Electric dreams – are we there yet?
Heart of Borneo waterfall height
Approximately one year ago, community representatives from Harowu, a small village in the Heart of Borneo (HoB), signed an agreement dedicating land amounting to around 3000 hectares (named Bukit/Puruk Batu Karung) to support a micro hydroelectric generation system for their village.
Access and lights are luxuries to the villagers. It takes around 4 to 6 hours to get there from Palangka Raya (the capital of Central Kalimantan), travelling hilly roads, through the river and then often by foot, crossing the hill pathways. For the villagers, once the sun goes down, there is no electricity unless they use an electric generator.
When WWF organized a community participative planning session in Harowu and a micro hydroelectric system was suggested, the community didn’t just welcome the idea – they were ready to invest their land and money from their own pockets to fund the project.
The head of Gunung Mas District, which administers the area including Harowu Village, was also ready to support the idea. “If this project needs legal support from government, we are ready to set up rules to regulate a forest area upstream to be prioritized for the construction of hydroelectric power,” he said.
The development of a micro hydroelectric system in Harowu will support around 300 people to access sufficient energy, including small household industries, as well as help protect over 4000 hectares of pristine forest which acts as a water catchment for the area downstream.
In mid-February 2012, WWF revealed that construction couldn’t begin as sufficient funding wasn’t available.

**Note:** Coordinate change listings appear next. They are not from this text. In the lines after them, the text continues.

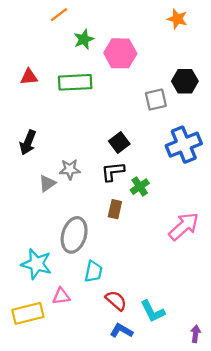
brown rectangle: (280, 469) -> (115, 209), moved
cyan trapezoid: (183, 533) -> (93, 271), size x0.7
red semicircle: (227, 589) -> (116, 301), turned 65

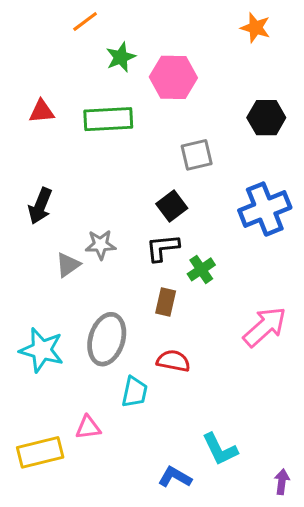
gray square: (156, 100) -> (197, 155), moved
cyan star: (36, 264) -> (42, 350), moved
red semicircle: (116, 301) -> (173, 361), moved, turned -30

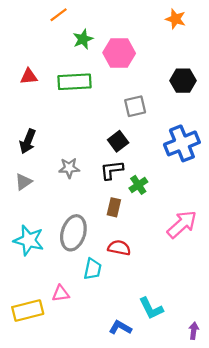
gray triangle: (68, 265) -> (23, 182), moved

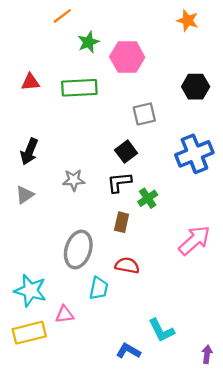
cyan star: (29, 240) -> (30, 291), moved

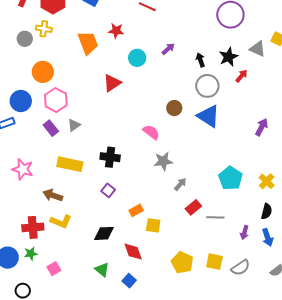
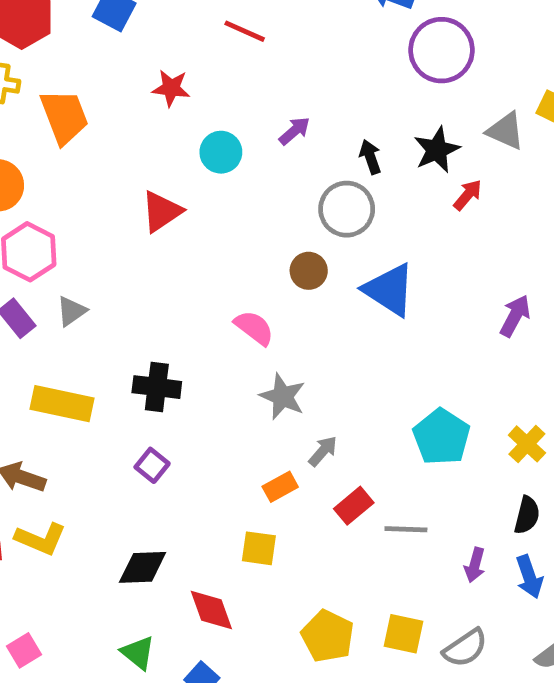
orange trapezoid: (88, 43) -> (64, 117), moved
gray circle: (207, 86) -> (347, 209), moved
gray star: (163, 161) -> (283, 397), turned 30
orange rectangle: (136, 210) -> (280, 487), moved

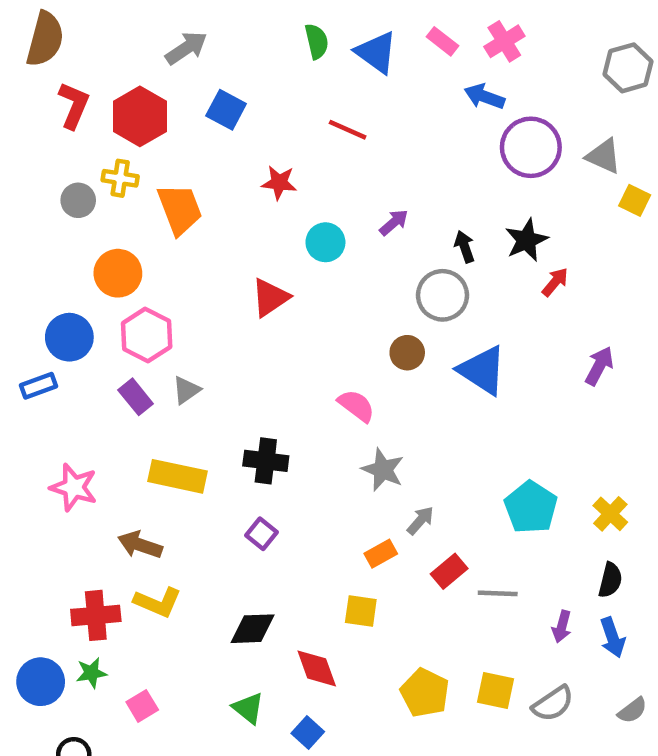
gray triangle: (506, 131) -> (604, 156), moved
purple arrow: (515, 316) -> (599, 366), moved

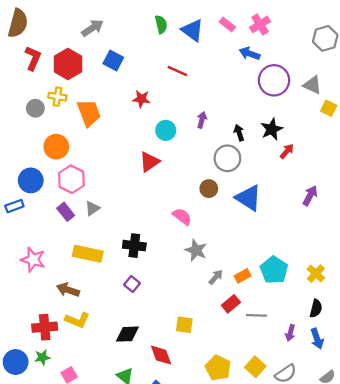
purple arrow: (394, 222) -> (202, 120), turned -35
red triangle: (270, 297) -> (149, 162), moved
orange rectangle: (381, 554) -> (243, 276), moved
yellow square: (495, 691) -> (255, 367), turned 30

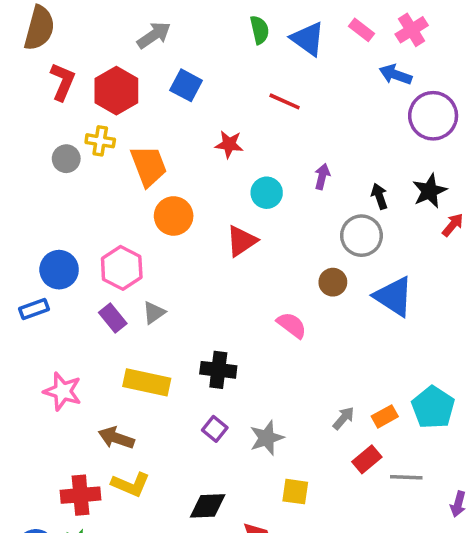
orange circle: (56, 147) -> (174, 216), moved
gray star: (196, 250) -> (267, 438), moved, turned 30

WWF-Finland, who support a program based in nearby Muller Schwaner, committed to allocate extra funding and assist with securing funds from other potential sources including Nokia and the Embassy of Finland in Indonesia. Sampsa Kianmaa, the Program Coordinator for WWF-Finland, said, “We risk losing support from our local partners, particularly the five villages who are waiting to benefit from the power station, if we do not find substitute funding for the project.”
Kalimantan is one of Indonesia’s underdeveloped energy supply areas with huge potential for hydropower, particularly those areas located in the upper parts of the rivers within the HoB. Micro hydroelectric systems are a reliable, sustainable, clean and viable energy generation source.
With the power generated from micro hydroelectric systems, local people not only can directly benefit through lighting, entertainment and information, but also have an opportunity to increase their income. Countering this, the power continuity is highly dependent on the consistency of the water supply upstream, therefore upstream forests need to be properly maintained and protected – acting as a strong incentive for environmental protection by local communities. With power from the micro hydroelectric system, people no longer need to buy fuel to generate power from portable diesel generators. This also has environmental protection benefits as communities can avoid carbon emissions from oil use and deforestation.